University presidents meet today to deliberate over BCS playoff
In the nation’s capitol, Washington, D.C., 12 presidents from the 11 BCS conferences and Notre Dame’s Rev. John L. Jenkins will meet Wednesday starting at 3 p.m. ET to possibly rubber stamp the BCS commissioner’s four-team playoff plan which would begin in 2014.
The Presidential Oversight Committee, formed by the NCAA to make sure the universities had the last say in many matters of sport, will also be presented with a plus-one option, mostly to appease those among the commissioners who believe that all options should be presented.
Once again, the 12 members of this committee are:
Charles W. Steger (chair) – President, Virginia Tech
Scott Cowen – President, Tulane University
Rev. John Jenkins – President, University of Notre Dame
Bernie Machen – President, University of Florida
C. L. Max Nikias – President, University of Southern California
Duane Nellis – President, University of Idaho
Harvey Perlman – Chancellor, University of Nebraska
John G. Peters – President, Northern Illinois University
Bill Powers – President, University of Texas
James Ramsey – President, University of Louisville
Gary Ransdell – President, Western Kentucky University
John Welty – President, California State University, Fresno
The 12 commissioners have met twice this month already, during which the group came to a consensus on a variety of details on a possible playoff. The consensus reportedly includes:
- A four-team seeded playoff structure
- Semifinals that would rotate among six bowl games (the four traditional BCS bowls: Fiesta, Rose, Orange and Sugar; and two yet to be determined). The newly formed Champions Bowl and the Cotton Bowl seem likely contenders.

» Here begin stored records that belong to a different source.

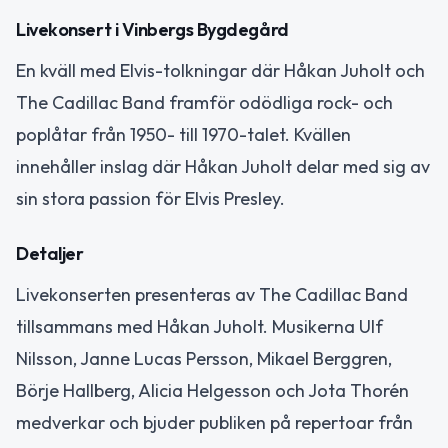
Livekonsert i Vinbergs Bygdegård
En kväll med Elvis-tolkningar där Håkan Juholt och
The Cadillac Band framför odödliga rock- och
poplåtar från 1950- till 1970-talet. Kvällen
innehåller inslag där Håkan Juholt delar med sig av
sin stora passion för Elvis Presley.
Detaljer
Livekonserten presenteras av The Cadillac Band
tillsammans med Håkan Juholt. Musikerna Ulf
Nilsson, Janne Lucas Persson, Mikael Berggren,
Börje Hallberg, Alicia Helgesson och Jota Thorén
medverkar och bjuder publiken på repertoar från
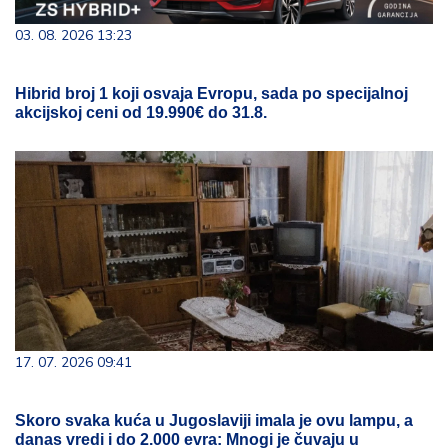
03. 08. 2026 13:23
Hibrid broj 1 koji osvaja Evropu, sada po specijalnoj
akcijskoj ceni od 19.990€ do 31.8.
17. 07. 2026 09:41
Skoro svaka kuća u Jugoslaviji imala je ovu lampu, a
danas vredi i do 2.000 evra: Mnogi je čuvaju u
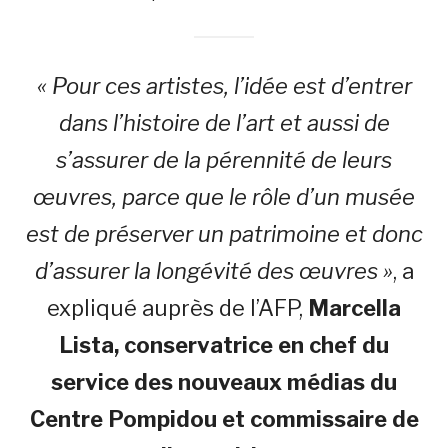
« Pour ces artistes, l’idée est d’entrer
dans l’histoire de l’art et aussi de
s’assurer de la pérennité de leurs
œuvres, parce que le rôle d’un musée
est de préserver un patrimoine et donc
d’assurer la longévité des œuvres »
, a
expliqué auprès de l’AFP,
Marcella
Lista, conservatrice en chef du
service des nouveaux médias du
Centre Pompidou et commissaire de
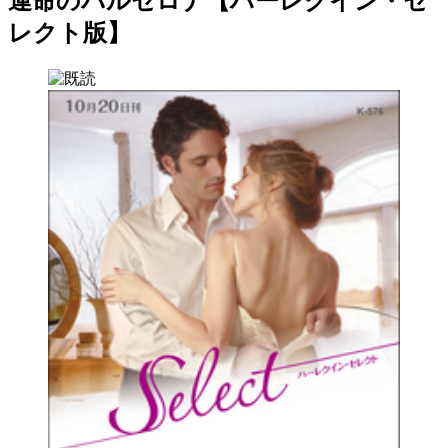
運命のバルセロナ【ハーレクイン・セ
レクト版】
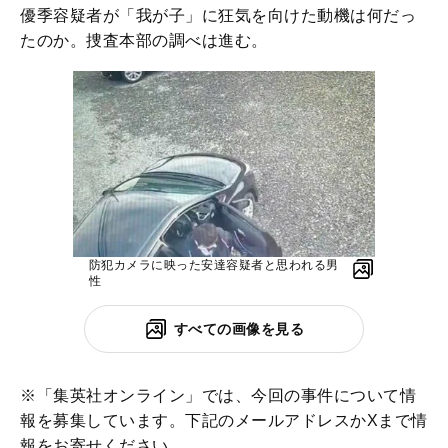
優季容疑者が「我が子」に狂気を向けた動機は何だっ
たのか。捜査本部の調べは進む。
防犯カメラに映った安達容疑者と思われる男
性
すべての画像を見る
※「集英社オンライン」では、今回の事件について情
報を募集しています。下記のメールアドレスかXまで情
報をお寄せください。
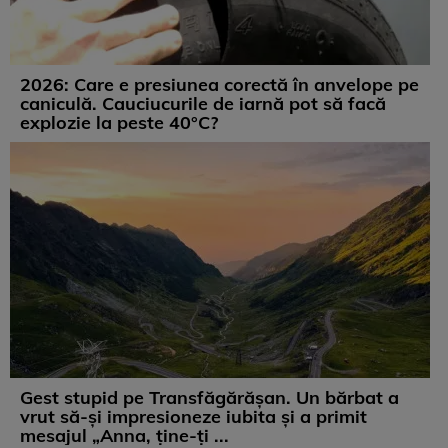
2026: Care e presiunea corectă în anvelope pe
caniculă. Cauciucurile de iarnă pot să facă
explozie la peste 40°C?
Gest stupid pe Transfăgărășan. Un bărbat a
vrut să-și impresioneze iubita și a primit
mesajul „Anna, ține-ți ...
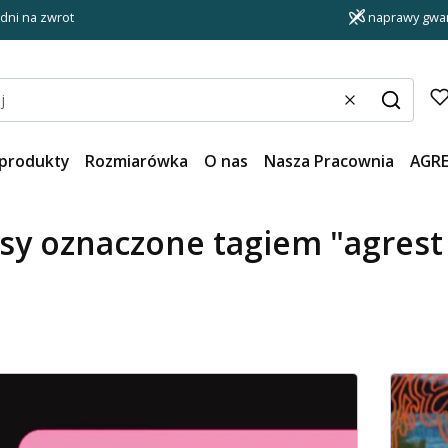
 dni na zwrot
naprawy gwar
Wyczyść
Szukaj
produkty
Rozmiarówka
O nas
Nasza Pracownia
AGR
sy oznaczone tagiem "agrest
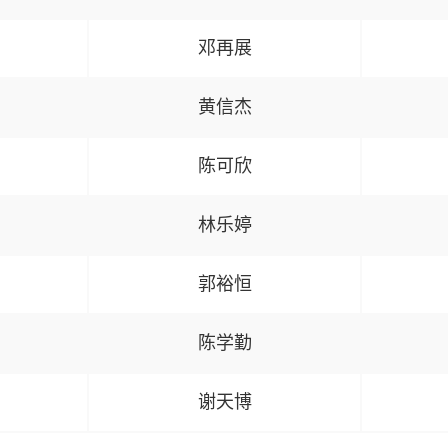
邓再展
黄信杰
陈可欣
林乐婷
郭裕恒
陈学勤
谢天博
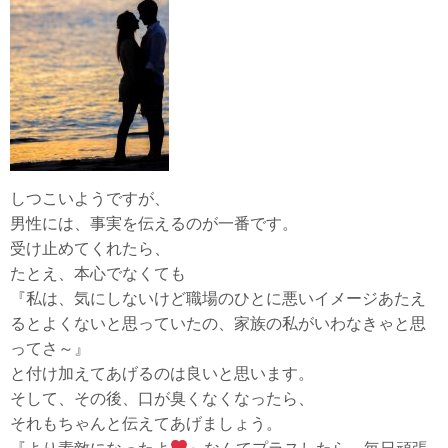
しつこいようですが、
男性には、事実を伝えるのが一番です。
受け止めてくれたら、
たとえ、本心でなくても
『私は、気にしないけど職場のひとに悪いイメージあたえ
るとよくないと思っていたの、家族の私がいわなきゃと思
ってさ～』
と付け加えてあげるのは良いと思います。
そして、その後、口が臭くなくなったら、
それもちゃんと伝えてあげましょう。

- A title game that would be bid out to cities in advance, apart from traditional bowls
- A selection committee to determine the participants
Beyond these details, not much is finalized or known. Among the remaining questions:
- Who will serve on this selection committee, and will there be term limits for those that do?

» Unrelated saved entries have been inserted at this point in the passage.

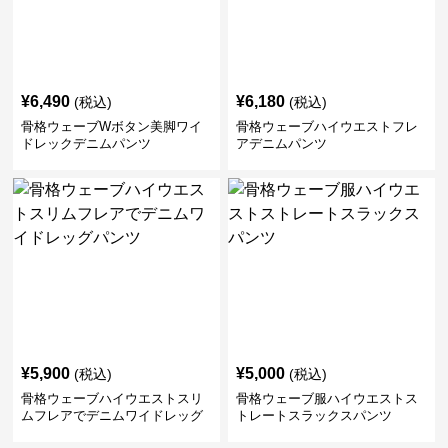
¥
6,490
¥
6,180
(税込)
(税込)
骨格ウェーブWボタン美脚ワイ
骨格ウェーブハイウエストフレ
ドレックデニムパンツ
アデニムパンツ
¥
5,900
¥
5,000
(税込)
(税込)
骨格ウェーブハイウエストスリ
骨格ウェーブ服ハイウエストス
ムフレアでデニムワイドレッグ
トレートスラックスパンツ
パンツ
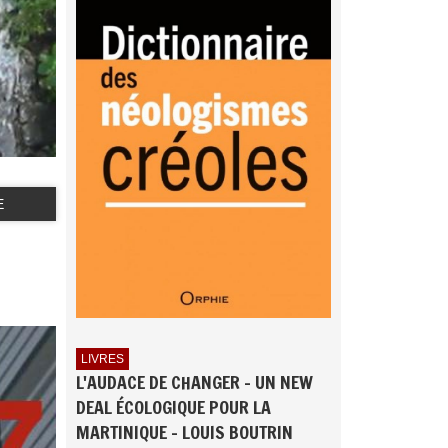
E
LIVRES
L'AUDACE DE CHANGER - UN NEW
DEAL ÉCOLOGIQUE POUR LA
MARTINIQUE - LOUIS BOUTRIN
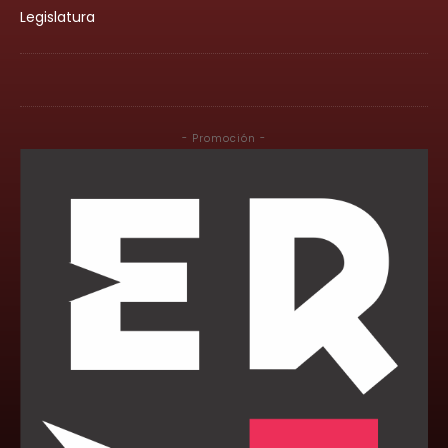
Legislatura
- Promoción -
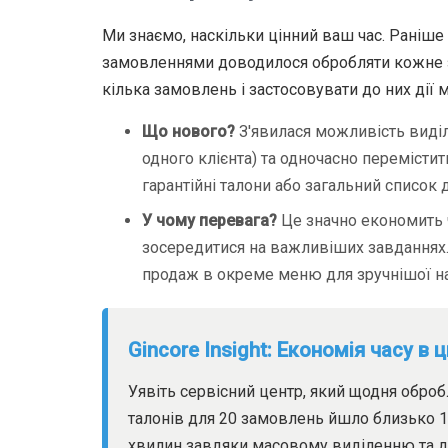
Ми знаємо, наскільки цінний ваш час. Раніше
замовленнями доводилося обробляти кожне з
кілька замовлень і застосовувати до них дії 
Що нового?
З'явилася можливість виділ
одного клієнта) та одночасно перемістити
гарантійні талони або загальний список д
У чому перевага?
Це значно економить 
зосередитися на важливіших завданнях.
продаж в окреме меню для зручнішої нав
Gincore Insight: Економія часу в 
Уявіть сервісний центр, який щодня оброб
талонів для 20 замовлень йшло близько 1
хвилин завдяки масовому виділенню та д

- How will the committee choose the teams? Will conference championships be required?
- Will access be ensured for smaller conferences?
- How will revenue be shared among the 11 BCS conferences?

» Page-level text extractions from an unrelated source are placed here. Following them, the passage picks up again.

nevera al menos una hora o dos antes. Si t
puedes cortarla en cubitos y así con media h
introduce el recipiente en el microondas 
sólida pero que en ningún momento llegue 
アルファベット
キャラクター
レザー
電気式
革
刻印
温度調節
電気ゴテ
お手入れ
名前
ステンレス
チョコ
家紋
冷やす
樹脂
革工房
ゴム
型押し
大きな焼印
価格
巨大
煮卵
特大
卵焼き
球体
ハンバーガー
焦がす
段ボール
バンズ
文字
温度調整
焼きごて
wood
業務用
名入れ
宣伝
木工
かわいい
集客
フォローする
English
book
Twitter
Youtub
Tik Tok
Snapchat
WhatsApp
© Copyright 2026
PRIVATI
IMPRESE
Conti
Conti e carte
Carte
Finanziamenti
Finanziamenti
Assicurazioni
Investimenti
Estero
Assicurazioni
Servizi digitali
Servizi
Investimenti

- Will they create a BCS-like ranking system to rank teams?
- When will the games take place? New Year’s Day seems to be the favorite here
The meeting could go well into the night, and could also result in no final decision, extending the playoff debate well into July. The presidents could also approve the four-team playoff plan, but leave the nitty-gritty financial details and possibly semifinal access details until later.